§ What is needed:
Look through the listing below and write out exactly the lines from the line with "ring pip: (60, 169)" to the line with "thumb ip: (224, 201)", both included, and no others.

§ Records supplied:

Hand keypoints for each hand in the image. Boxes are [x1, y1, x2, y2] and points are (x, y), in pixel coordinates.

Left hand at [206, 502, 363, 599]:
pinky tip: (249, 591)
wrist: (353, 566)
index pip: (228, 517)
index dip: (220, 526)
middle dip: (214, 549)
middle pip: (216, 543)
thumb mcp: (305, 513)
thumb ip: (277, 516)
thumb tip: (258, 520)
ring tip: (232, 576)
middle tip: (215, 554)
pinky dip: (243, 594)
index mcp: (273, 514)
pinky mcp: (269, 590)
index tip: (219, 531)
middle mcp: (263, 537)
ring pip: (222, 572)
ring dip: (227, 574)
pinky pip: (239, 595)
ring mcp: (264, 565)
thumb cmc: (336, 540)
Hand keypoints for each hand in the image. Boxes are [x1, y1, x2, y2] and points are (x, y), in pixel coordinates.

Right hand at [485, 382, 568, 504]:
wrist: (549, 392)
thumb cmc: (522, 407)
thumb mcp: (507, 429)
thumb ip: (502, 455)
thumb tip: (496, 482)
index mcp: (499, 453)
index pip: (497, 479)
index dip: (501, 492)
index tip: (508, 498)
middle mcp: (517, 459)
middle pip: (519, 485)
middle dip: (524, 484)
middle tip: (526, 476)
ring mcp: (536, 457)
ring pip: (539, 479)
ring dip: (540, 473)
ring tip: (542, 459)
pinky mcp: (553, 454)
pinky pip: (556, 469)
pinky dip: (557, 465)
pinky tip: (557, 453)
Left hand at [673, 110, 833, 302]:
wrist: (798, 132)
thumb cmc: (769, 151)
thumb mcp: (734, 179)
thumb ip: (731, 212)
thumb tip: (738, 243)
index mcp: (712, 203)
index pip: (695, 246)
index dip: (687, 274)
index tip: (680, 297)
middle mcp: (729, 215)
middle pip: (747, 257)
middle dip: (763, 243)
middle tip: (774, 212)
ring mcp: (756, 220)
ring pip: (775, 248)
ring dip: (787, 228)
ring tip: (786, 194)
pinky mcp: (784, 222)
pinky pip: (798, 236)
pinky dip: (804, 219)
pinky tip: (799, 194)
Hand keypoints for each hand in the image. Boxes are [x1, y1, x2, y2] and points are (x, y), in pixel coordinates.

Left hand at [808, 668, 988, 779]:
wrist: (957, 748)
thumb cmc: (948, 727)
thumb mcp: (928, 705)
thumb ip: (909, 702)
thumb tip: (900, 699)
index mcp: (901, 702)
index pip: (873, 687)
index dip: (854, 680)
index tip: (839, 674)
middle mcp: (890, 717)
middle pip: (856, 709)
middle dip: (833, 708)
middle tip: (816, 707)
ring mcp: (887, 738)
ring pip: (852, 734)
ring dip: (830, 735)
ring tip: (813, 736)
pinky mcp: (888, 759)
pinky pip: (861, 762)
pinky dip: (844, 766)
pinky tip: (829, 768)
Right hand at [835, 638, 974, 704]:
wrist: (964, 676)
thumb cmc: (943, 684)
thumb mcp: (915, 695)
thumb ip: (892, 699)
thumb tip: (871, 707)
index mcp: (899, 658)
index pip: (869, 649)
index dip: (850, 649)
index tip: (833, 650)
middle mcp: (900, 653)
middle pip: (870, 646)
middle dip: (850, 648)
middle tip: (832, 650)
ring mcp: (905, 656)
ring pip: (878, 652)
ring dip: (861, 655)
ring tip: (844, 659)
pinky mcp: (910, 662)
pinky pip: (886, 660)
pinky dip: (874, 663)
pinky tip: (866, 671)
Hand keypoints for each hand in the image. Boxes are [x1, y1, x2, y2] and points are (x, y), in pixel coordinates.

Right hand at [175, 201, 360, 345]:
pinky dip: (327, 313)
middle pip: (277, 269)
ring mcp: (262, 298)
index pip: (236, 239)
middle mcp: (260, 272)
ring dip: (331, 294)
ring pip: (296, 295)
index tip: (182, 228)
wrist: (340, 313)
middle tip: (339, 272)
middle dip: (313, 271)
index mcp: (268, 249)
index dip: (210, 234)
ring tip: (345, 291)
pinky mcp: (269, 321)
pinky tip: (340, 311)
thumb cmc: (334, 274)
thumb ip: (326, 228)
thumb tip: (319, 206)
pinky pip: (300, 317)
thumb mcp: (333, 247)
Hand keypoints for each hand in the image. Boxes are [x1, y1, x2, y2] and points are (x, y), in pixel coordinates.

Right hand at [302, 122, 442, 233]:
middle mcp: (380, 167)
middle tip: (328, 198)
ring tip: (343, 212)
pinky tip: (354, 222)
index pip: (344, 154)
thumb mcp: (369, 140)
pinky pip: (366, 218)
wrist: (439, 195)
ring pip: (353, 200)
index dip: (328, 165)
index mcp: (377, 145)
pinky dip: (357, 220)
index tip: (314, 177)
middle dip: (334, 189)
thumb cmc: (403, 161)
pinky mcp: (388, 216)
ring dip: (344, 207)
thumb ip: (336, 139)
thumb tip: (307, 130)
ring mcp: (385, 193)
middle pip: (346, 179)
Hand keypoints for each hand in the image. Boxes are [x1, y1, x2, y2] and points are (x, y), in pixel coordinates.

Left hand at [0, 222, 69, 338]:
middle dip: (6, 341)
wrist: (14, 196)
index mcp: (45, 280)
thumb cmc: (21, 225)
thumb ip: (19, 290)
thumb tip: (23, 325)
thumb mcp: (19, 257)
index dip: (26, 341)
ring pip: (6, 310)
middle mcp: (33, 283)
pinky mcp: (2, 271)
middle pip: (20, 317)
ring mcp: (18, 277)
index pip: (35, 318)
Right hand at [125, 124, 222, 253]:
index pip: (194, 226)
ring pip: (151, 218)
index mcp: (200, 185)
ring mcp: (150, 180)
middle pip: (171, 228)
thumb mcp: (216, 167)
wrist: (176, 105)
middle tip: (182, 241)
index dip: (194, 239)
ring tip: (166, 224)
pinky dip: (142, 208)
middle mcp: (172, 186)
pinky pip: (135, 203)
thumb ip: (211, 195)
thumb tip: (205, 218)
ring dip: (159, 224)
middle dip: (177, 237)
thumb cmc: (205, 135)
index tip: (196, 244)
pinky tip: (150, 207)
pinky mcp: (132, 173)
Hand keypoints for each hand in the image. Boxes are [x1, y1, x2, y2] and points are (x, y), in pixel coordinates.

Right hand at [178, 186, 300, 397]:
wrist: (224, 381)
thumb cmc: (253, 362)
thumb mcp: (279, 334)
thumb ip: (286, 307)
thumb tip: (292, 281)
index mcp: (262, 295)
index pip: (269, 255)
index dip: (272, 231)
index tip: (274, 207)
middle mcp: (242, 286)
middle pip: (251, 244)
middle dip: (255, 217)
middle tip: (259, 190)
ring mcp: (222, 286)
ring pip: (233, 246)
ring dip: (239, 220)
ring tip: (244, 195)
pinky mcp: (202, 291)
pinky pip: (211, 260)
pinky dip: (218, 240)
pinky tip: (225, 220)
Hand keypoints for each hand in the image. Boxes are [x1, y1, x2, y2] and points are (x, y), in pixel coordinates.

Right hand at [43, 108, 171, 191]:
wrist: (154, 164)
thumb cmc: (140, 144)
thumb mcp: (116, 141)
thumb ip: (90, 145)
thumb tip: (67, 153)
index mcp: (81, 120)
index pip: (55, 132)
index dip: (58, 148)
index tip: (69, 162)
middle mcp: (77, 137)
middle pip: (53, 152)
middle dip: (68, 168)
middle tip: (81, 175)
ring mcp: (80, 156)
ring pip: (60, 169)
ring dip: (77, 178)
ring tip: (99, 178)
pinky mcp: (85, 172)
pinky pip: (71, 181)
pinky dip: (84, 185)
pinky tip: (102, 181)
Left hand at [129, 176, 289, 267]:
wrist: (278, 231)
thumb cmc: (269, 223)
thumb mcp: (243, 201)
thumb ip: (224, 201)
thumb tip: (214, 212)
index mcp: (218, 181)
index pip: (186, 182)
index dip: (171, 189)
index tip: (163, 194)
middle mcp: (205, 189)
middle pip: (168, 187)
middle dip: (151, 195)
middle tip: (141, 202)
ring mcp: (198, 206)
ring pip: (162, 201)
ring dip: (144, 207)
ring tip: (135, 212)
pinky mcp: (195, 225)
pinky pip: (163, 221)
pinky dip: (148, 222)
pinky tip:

§ Response area:
ring pip: (60, 169)
ring dip: (77, 178)
ring tip: (99, 178)
pinky mcp: (85, 172)
pinky pip: (71, 181)
pinky dip: (84, 185)
pinky tip: (102, 181)
Left hand at [129, 176, 289, 267]:
wrist: (278, 231)
thumb cmc: (269, 223)
thumb mcp: (243, 201)
thumb ip: (224, 201)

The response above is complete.